クルマの「つながる」が分からない:池田直渡「週刊モータージャーナル」(6/6 ページ)
「コネクティッドカー」つまりつながるクルマとは何かを、明瞭にスパッと説明できる人はほとんどいない。それはなぜか。音声認識を使って音楽を流せるというようなエンターテインメント要素の話と、車車間通信、車路間通信を使って安全性を向上させようという骨太の話が、混ざって語られるところに混乱の元がある。
次元の違う2つの階層
さて、では全体図にもう一度戻ろう。そもそもコネクティッドの一丁目一番地は安全だ。そこに向かう技術の代表は当然ながら自動運転である。自動運転になったら事故が撲滅できるかといえばそうはならないだろうが、少なくともヒューマンエラーは排除できる。

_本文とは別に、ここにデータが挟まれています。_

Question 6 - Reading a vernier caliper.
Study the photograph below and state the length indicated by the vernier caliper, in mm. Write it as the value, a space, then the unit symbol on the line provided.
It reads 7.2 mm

交通死亡事故のピークは、第一次交通戦争といわれた1970年の1万6765人、第二次交通戦争といわれた92年の1万1452人だ。17年にはこれが3694人にまで減った。従来のやり方でこれ以上減らすには限度があり、抜本的なやり方の変更が必要だ。それがヒューマンエラーの排除を目的とした自動運転ということだ。

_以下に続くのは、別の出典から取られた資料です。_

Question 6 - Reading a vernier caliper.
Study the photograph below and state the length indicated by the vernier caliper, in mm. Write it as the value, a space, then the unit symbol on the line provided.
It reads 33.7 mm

クラウドサーバとクルマをつないで高速処理を行うためには、5G(第5世代移動通信システム)が必須だ。しかし5Gといっても、4Gの拡張版である簡易型と、本格的な高速大容量を確立する本来の規格の両方があるのだという。そして本格型の5Gのインフラ整備にはだいぶ時間がかかりそうなのだ。
しかしながらクルマの「つながる」が目指す本来の目的は、5Gに支えられた自動運転にある。トヨタはDCMをアライアンス各社に普及させて、ビッグデータを収集しつつ、バーチャルに自動運転の開発を進めようとしていると筆者は考えている。
そして、こういう真面目な話だけでは普及が進まなかったというITSの反省を活かして、スマホ機能がクルマで使えるという分かりやすいメリットをユーザーに提供しているのだと思う。つまり、「つながる」話はこのDCM領域の骨太の話と、新しモノ好きに訴求するエンタメ領域の話が別階層でそれぞれ走っているので分かりにくいのだ。